*** RECORDS FOR THE EXERCISE Section Begins ***

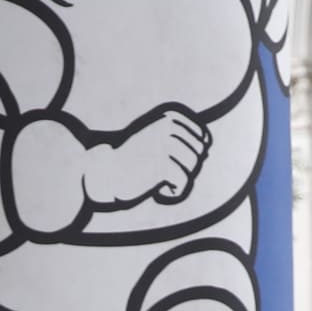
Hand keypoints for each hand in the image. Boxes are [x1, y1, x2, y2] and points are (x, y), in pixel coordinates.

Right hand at [83, 107, 210, 210]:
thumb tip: (208, 146)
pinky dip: (171, 193)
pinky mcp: (161, 164)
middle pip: (199, 155)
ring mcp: (165, 144)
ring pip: (192, 169)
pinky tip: (157, 191)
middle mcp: (169, 126)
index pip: (203, 140)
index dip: (191, 156)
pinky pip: (182, 184)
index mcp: (170, 116)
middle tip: (160, 173)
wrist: (103, 173)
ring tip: (157, 180)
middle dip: (185, 169)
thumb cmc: (131, 160)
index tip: (168, 161)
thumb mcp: (156, 139)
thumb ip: (181, 138)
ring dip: (177, 181)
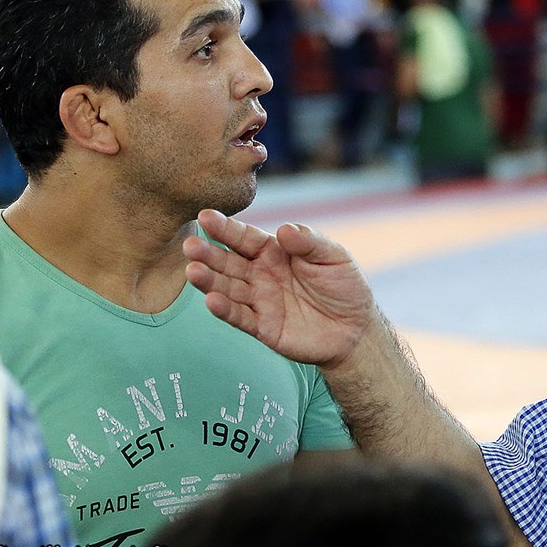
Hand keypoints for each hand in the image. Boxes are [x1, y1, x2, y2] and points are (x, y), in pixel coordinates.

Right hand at [183, 210, 381, 368]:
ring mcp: (260, 301)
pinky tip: (211, 301)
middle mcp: (261, 275)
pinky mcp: (263, 327)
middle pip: (228, 262)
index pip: (245, 238)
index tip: (205, 217)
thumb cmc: (345, 287)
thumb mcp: (333, 256)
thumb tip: (284, 228)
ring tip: (192, 271)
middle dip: (208, 253)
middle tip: (189, 245)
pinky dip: (225, 310)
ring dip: (209, 281)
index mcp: (275, 253)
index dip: (225, 228)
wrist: (356, 329)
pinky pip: (241, 317)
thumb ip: (309, 242)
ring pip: (228, 289)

*** RECORDS FOR THE EXERCISE Section Ends ***

§ WORK TASK: Beginning with the line that has "index pip: (245, 238)" and ending with the line that has "index mcp: (275, 253)", set down the lines above exactly and include no others.

§ RESPONSE AREA:
index pip: (245, 238)
index tip: (205, 217)
thumb cmc: (345, 287)
thumb mcp: (333, 256)
thumb tip: (284, 228)
ring tip: (192, 271)
middle dip: (208, 253)
middle tip: (189, 245)
pinky dip: (225, 310)
ring dip: (209, 281)
index mcp: (275, 253)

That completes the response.